Bernard était mis au courant de l’attitude de ce dernier pendant l’après-midi… Il le voyait à l’hôtel le soir, non loin de la demoiselle en bleu… Il était jaloux… Il le menaçait… Il lui promettait au surplus un cadeau s’il acceptait de s’éloigner et de lui laisser le terrain libre…

— Hum !… Hum !… toussotait le Petit Docteur en suivant la promenade, ses journaux sous le bras, et en dévisageant les jeunes filles et les vieilles dames sous les tentes multicolores de la plage. Mais le journal ?

Que devenait, en effet, dans ce cas, le rôle du journal ? Pourquoi est-ce en lisant un quotidien anglais de trente-deux pages que le jeune homme avait eu l’idée de menacer celui qu’il considérait comme son rival ?

Et qui lui avait appris, tout sportif qu’il était, à se hisser le long des façades, ce qui est généralement le fait d’un très petit nombre de spécialistes qu’on appelle avec à propos des monte-en-l’air ?

Jean Dollent portait son habituel complet grisâtre, celui avec lequel il faisait ses visites dans les campagnes, et, ma foi, il n’était pas trop fier dans la foule demi-nue qui encombrait la plage. Il lui semblait qu’il sentait pousser sa barbe, qu’il avait terriblement drue.

Tant pis ! Il n’était plus l’amoureux de la jeune fille en bleu pâle. Il était un homme tout à sa passion de déchiffreur d’énigmes humaines.

Les deux femmes étaient là ! Il faillit, tant il était préoccupé, marcher sur la jeune fille, car elle était étendue de tout son long, à plat ventre, dans le sable doré. Elle portait un maillot bleu clair comme sa robe et elle faisait brunir au soleil ses épaules et ses cuisses.

À deux mètres, à l’ombre d’un parasol rayé de rouge et de jaune, la gouvernante était installée dans un fauteuil transatlantique et elle lisait… elle lisait un journal anglais, justement un des trois que le Petit Docteur avait sous le bras.
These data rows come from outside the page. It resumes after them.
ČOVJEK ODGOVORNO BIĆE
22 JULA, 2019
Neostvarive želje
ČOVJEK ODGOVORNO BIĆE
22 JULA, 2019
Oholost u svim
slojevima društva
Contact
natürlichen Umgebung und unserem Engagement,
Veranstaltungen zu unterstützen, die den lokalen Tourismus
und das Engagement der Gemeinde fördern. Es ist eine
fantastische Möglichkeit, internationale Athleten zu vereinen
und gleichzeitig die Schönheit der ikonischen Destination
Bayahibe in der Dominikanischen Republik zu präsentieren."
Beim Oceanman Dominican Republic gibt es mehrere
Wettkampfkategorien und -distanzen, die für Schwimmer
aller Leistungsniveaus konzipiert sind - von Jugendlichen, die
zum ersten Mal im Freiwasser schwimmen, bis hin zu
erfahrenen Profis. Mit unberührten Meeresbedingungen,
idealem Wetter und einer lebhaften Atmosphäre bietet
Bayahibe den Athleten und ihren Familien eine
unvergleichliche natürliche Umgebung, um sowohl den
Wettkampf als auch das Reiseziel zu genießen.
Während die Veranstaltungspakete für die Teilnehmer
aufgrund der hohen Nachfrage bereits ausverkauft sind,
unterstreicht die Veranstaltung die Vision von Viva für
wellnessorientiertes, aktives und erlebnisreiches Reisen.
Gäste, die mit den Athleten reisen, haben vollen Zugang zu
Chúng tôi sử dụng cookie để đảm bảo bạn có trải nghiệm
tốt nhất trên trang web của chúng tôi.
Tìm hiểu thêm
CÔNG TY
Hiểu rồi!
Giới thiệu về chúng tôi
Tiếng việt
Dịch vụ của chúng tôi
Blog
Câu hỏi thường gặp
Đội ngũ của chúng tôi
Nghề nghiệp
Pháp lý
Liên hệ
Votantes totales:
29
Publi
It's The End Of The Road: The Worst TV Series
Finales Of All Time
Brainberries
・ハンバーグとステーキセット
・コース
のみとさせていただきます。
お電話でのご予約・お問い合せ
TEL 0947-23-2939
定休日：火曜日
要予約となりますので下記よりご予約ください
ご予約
Elle ne le vit pas approcher. Décemment, il aurait dû aller s’asseoir ailleurs, car il y avait assez de place sur la plage. Avec un cynisme tranquille, il s’installa par terre, à trois mètres à peine de la vieille Anglaise, à moins de deux mètres de la jeune fille.

Il avait l’air ainsi de ces gens qui viennent passer quelques heures sur les plages, entre deux trains, et qui font tache parce qu’ils ne sont pas dans la même tenue que les autres. Pour comble, ne portait-il pas des souliers noirs, alors qu’autour de lui c’était une débauche de pieds nus et d’espadrilles plus fantaisistes les unes que les autres ?

« À quelle page en est-elle ? » se demanda-t-il.

Et il penchait la tête, aussi cynique que ces spectateurs qui, au théâtre, vous écrasent l’épaule pour lire votre programme.

« Quatrième page… Bon !…»

Il ouvrit le sien à la même page. Il lui aurait fallu des heures, avec un dictionnaire, pour traduire correctement un article anglais. Mais ce qui l’intéressait surtout, puisque Lina avait le visage dans le sable, c’était la physionomie de la gouvernante.